Henry managed a small smile. "But I won't."

Jo smiled back at him. "We'll have to do dinner, drinks, one night, you, me, and him. I'd love to get to know him better, hear some of those stories about you growing up."

Henry scoffed. "Trust me, I was a boring child."

"Oh, I doubt that," Jo said. "You're probably the most interesting person I've met on the team, Henry. You didn't just acquire that overnight. I know you had to have had an interesting childhood."

To be fair, his childhood had been rather lacklustre. It was only after childhood and adolescence that things had started to get dicey. Looking back at it now, his childhood had been a dream compared to his adulthood, but that was the story of anyone's existence.

"Seriously, though, you, me, and Abraham," Jo said, drawing him out of his thoughts. "I'll have you both over for dinner to make up for that lovely dinner you treated awhile ago."

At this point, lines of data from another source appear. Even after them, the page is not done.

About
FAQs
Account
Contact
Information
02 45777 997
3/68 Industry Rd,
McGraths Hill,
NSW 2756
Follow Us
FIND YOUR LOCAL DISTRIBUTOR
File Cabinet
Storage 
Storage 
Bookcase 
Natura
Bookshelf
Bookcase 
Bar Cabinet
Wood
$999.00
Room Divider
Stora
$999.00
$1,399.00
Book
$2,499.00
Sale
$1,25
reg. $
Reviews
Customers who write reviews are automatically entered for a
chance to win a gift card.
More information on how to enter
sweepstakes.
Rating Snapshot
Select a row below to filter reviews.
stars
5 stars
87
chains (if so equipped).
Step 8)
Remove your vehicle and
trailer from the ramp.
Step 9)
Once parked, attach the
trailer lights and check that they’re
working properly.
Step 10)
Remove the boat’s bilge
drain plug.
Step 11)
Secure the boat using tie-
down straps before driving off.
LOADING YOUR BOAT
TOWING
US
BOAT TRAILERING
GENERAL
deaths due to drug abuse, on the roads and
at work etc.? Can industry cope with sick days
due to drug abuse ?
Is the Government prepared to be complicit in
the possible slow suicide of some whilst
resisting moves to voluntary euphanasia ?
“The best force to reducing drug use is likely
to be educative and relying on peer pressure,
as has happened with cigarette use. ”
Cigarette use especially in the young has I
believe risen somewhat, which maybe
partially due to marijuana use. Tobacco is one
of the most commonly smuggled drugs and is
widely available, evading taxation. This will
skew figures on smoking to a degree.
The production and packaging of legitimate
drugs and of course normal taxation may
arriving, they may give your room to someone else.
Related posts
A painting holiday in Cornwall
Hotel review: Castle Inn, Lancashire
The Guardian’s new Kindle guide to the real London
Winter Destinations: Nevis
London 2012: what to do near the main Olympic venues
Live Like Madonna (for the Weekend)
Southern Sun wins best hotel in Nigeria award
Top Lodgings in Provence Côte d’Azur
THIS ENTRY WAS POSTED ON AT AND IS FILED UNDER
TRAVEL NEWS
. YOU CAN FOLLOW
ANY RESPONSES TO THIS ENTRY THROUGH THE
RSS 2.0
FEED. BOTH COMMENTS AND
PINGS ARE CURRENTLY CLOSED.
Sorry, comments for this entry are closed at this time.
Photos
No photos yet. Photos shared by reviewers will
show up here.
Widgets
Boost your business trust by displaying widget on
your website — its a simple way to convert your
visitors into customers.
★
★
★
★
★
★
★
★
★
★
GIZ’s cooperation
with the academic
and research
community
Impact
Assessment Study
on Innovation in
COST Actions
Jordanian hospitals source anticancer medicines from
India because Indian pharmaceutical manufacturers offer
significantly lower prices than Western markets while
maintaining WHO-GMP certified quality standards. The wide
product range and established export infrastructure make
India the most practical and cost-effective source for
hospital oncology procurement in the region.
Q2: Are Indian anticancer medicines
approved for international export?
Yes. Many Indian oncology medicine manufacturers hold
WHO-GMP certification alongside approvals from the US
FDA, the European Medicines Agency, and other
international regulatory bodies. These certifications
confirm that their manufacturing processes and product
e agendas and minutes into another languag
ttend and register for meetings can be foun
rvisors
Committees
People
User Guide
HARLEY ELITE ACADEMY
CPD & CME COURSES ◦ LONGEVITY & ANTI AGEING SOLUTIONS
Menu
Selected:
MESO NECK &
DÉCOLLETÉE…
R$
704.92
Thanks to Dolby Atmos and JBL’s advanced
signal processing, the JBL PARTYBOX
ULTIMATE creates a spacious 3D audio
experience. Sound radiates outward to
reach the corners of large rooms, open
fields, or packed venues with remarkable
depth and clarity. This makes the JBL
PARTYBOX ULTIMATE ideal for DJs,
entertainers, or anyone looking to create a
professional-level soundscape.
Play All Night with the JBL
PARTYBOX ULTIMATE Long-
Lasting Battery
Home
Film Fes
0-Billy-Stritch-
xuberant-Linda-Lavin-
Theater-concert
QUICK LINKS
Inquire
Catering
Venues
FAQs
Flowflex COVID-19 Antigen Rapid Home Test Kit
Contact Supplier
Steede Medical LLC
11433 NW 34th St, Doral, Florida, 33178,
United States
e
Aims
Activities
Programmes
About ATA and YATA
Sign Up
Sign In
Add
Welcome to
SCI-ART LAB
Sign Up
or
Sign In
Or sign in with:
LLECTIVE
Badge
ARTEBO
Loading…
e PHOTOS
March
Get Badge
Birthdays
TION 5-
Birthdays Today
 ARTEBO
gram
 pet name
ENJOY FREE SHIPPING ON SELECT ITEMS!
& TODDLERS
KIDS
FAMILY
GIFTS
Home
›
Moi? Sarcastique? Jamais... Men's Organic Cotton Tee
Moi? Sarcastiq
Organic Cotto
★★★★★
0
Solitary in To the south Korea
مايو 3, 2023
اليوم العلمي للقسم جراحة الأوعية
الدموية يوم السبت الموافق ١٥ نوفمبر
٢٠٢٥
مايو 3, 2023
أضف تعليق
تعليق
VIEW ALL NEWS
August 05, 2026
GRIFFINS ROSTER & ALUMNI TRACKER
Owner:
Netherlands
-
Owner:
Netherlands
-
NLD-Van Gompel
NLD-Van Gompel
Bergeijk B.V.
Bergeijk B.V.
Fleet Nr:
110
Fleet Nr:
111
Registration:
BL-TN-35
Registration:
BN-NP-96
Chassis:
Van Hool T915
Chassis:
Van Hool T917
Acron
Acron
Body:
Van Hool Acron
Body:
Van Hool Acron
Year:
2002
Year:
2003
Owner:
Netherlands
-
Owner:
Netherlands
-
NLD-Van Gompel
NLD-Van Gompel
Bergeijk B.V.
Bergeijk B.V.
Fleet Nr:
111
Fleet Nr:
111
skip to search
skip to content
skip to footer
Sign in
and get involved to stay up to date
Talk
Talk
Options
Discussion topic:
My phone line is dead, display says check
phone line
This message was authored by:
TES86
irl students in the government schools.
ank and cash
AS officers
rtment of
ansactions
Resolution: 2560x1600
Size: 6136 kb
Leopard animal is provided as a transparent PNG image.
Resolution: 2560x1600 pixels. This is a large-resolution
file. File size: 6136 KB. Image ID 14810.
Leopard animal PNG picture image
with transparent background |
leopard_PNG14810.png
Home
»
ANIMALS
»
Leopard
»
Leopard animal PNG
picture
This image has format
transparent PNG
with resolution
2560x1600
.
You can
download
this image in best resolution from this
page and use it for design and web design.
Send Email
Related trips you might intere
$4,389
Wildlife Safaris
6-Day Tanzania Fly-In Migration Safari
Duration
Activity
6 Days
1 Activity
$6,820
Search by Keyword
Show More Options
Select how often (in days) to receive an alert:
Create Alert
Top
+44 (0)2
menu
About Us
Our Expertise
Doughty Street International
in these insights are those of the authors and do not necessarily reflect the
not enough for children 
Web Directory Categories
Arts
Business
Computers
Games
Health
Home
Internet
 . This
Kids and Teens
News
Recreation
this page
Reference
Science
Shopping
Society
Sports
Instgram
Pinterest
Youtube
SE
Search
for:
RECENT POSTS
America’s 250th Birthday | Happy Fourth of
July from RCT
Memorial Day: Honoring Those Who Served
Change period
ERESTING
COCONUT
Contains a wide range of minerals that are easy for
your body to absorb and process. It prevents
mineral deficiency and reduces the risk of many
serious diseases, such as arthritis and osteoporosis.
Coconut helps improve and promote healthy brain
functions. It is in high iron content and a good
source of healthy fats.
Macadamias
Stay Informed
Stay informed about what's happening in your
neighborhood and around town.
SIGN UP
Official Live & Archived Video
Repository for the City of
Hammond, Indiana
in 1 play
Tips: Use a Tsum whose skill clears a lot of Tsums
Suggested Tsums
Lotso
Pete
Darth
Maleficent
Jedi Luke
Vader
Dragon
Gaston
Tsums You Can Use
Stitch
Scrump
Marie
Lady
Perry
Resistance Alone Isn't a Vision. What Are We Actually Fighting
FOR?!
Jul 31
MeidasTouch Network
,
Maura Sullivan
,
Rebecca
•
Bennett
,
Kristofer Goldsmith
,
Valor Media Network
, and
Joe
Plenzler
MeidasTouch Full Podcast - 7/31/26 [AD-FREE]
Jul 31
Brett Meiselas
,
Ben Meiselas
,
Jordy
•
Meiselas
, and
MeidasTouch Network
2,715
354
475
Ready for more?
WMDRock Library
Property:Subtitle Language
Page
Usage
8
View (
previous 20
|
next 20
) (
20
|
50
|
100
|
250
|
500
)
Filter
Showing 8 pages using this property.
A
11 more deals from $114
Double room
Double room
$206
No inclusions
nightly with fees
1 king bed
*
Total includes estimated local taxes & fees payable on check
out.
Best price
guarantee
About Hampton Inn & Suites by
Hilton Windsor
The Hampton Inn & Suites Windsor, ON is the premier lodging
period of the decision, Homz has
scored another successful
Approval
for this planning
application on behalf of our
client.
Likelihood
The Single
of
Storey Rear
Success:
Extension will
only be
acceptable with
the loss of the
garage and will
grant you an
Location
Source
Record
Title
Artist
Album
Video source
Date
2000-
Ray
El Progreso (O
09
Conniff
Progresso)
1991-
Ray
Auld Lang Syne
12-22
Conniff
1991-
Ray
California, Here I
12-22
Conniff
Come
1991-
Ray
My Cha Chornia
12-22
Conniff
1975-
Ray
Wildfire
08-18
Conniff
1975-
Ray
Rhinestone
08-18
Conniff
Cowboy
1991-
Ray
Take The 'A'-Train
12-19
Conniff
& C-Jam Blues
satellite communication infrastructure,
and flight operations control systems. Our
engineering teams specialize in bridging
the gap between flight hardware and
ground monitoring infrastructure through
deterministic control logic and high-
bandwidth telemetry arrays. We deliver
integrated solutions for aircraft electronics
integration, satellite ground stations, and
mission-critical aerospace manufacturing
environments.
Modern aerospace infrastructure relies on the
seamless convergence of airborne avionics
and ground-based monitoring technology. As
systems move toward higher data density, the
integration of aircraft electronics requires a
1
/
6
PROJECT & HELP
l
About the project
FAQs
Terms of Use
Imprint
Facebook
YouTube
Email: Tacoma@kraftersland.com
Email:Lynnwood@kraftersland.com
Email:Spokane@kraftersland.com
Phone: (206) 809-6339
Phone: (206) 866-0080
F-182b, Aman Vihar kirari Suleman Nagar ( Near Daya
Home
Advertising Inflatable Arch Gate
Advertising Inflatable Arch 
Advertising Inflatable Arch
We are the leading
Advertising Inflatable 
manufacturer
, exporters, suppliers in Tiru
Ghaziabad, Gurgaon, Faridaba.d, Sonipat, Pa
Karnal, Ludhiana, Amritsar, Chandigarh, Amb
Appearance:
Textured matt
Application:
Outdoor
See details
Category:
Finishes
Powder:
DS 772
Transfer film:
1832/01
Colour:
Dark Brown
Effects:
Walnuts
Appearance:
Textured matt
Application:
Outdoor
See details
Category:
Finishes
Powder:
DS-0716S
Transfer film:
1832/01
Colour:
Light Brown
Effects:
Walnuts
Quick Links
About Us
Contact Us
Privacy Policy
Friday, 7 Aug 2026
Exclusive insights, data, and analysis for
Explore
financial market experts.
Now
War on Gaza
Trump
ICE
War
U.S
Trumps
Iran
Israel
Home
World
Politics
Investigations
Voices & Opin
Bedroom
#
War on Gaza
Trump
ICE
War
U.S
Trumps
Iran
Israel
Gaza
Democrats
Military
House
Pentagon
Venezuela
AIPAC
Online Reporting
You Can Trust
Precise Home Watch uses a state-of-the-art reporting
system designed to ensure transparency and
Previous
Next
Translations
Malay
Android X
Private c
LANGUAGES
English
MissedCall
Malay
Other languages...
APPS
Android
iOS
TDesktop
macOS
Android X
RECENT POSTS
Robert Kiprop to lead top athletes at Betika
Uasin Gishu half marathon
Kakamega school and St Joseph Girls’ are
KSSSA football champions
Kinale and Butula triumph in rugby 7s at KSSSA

"It's really not necessary-"

She held up her hands. "Nope, I insist. Make sure you tell him." She got to her feet. "Come on." She gestured back to the autopsy awaiting him, and strode out of his office.

Henry sat in another briefly stunned silence; she had wanted to talk and then just- wait. He stopped twirling a loose thread of his lab coat between his fingers. Abe. Jo had been persistent about Abe: how is Abe, you, me, and Abe will have to do dinner. So the whole thing had been about Abe.

And "Make sure you tell him"... because he could tell him. Because he was alive. Because of Henry taking action that day.

She'd transitioned from casual conversation to slightly off-kilter therapy without him noticing.

"... Consider me impressed," he muttered to himself, and got to his feet to follow her.